TEXTE DU DOCUMENT:
=-=-=-=-=
Titres
Formation en 2002
Andy Tillison [clavier], Luke Machin [chanteur,guitariste], Jonas Reingold [bassiste], Theo Travis [flute,saxophone], Morgan Agren [batteur]
Découvrir un nouvel album de The Tangent ne peut être qu’une excellente nouvelle tant cette institution musicale et son gardien du temple, Andy Tillison, représentent une vraie garantie de qualité, une juxtaposition de styles et des joutes musicales savamment distillées. Ne tournons pas en rond, ce dixième album est encore une fois un défi à la géométrie musicale, aux certitudes des poncifs de notre genre progressif et à nos habitudes de confort musical bien douillet.
Attention aux non initiés, comme toute l’œuvre de The Tangent, cet opus nécessite une ouverture d’esprit à toute épreuve et une curiosité sans a priori.
=-=-=-=-=
À FAIRE:
1 > D'après la chronique sur The Tangent, de quels instruments joue Theo Travis ?
2 > Reprenez la chronique de l'album de The Tangent à la suite de sa dernière phrase et poursuivez-la.

LIGNES AFFICHÉES:
=-=-=-=-=
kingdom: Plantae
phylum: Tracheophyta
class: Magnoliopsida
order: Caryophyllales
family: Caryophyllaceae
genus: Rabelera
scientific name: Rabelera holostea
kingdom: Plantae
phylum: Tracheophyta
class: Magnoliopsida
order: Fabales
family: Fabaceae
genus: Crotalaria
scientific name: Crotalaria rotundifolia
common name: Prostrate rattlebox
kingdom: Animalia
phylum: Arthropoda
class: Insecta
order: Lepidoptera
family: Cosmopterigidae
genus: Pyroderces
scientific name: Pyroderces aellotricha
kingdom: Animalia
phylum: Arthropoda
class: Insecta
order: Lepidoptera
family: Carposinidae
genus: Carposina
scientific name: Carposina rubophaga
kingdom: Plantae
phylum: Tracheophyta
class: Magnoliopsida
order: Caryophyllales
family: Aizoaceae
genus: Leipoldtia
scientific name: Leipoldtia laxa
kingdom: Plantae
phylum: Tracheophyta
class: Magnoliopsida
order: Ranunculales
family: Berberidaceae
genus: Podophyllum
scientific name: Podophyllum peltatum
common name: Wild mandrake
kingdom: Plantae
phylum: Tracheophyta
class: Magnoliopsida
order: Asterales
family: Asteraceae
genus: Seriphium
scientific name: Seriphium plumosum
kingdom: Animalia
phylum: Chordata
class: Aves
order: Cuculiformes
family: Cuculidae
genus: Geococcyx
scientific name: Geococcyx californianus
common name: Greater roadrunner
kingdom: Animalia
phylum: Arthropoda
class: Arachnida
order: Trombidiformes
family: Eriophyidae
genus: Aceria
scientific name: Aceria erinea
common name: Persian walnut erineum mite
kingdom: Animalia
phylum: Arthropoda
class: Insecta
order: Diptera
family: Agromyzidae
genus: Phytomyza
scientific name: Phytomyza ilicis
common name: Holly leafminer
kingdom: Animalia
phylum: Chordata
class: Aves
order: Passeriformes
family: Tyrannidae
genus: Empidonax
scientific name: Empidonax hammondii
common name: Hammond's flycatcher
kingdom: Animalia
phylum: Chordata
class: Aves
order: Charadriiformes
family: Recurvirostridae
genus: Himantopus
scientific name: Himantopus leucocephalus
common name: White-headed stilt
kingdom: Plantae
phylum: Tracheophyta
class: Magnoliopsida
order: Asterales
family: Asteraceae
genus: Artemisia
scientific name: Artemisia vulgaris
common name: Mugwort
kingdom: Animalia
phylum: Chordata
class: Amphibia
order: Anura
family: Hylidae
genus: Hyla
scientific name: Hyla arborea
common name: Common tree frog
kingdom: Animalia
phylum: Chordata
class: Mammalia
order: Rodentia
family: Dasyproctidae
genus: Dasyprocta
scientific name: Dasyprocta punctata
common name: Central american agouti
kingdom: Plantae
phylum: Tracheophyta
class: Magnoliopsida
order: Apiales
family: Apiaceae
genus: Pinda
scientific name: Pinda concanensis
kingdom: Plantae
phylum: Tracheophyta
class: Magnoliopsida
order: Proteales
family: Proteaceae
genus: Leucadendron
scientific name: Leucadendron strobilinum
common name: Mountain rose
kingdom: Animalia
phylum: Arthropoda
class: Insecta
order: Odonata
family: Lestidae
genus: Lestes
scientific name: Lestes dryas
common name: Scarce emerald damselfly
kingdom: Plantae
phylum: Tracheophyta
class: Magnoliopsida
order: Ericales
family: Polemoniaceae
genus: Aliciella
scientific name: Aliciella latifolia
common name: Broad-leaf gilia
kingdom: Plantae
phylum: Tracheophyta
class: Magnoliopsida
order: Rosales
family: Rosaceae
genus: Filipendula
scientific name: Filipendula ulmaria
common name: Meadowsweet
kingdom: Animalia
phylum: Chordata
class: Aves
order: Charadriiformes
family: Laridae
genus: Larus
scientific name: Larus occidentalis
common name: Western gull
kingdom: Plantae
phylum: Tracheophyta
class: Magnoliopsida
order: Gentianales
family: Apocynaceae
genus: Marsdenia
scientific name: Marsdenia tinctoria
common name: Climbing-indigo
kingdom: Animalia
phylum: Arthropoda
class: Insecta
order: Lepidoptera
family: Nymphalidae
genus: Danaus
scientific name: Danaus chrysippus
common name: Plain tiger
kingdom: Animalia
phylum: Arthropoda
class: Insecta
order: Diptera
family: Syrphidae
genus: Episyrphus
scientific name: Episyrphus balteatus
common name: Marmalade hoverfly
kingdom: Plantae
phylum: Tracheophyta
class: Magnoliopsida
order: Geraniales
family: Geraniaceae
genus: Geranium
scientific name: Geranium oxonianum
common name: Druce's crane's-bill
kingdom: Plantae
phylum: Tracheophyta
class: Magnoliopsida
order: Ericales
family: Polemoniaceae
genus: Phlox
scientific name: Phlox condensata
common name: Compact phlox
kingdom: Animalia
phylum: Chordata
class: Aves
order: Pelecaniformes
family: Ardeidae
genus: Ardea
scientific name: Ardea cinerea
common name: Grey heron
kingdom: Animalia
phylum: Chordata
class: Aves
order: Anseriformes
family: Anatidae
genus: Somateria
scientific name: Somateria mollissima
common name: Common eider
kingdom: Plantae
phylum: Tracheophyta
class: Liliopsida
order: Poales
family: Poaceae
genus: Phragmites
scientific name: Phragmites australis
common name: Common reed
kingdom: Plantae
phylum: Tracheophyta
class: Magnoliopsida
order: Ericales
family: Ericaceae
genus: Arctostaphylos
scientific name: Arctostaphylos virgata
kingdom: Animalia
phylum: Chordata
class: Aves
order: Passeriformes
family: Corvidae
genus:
=-=-=-=-=
RÉSULTATS:
1 > De la flûte et du saxophone.

2 >
La couverture très sobre met en scène un pion sur son tapis de feutre au premier plan sur fond blanc ; ne sommes-nous que des pions livrés à nous-mêmes mais ne pouvons nous pas un jour être promu, comme le pion au jeu d'échec, en quelque chose de plus grand ? Mon imagination fertile me dit que ce symbole a à voir avec les convictions et les prises de positions politiques ou sociétales d’Andy Tillison ; sur cet album les termes abordés vont des protestations sur les guerres, des Illuminati qui contrôlent secrètement les économies mondiales, au style de vie et la « culture » d’Ibiza et au phénomène Woodstock dont les acteurs sont devenus des adeptes du Superbowl et … des marchés boursiers.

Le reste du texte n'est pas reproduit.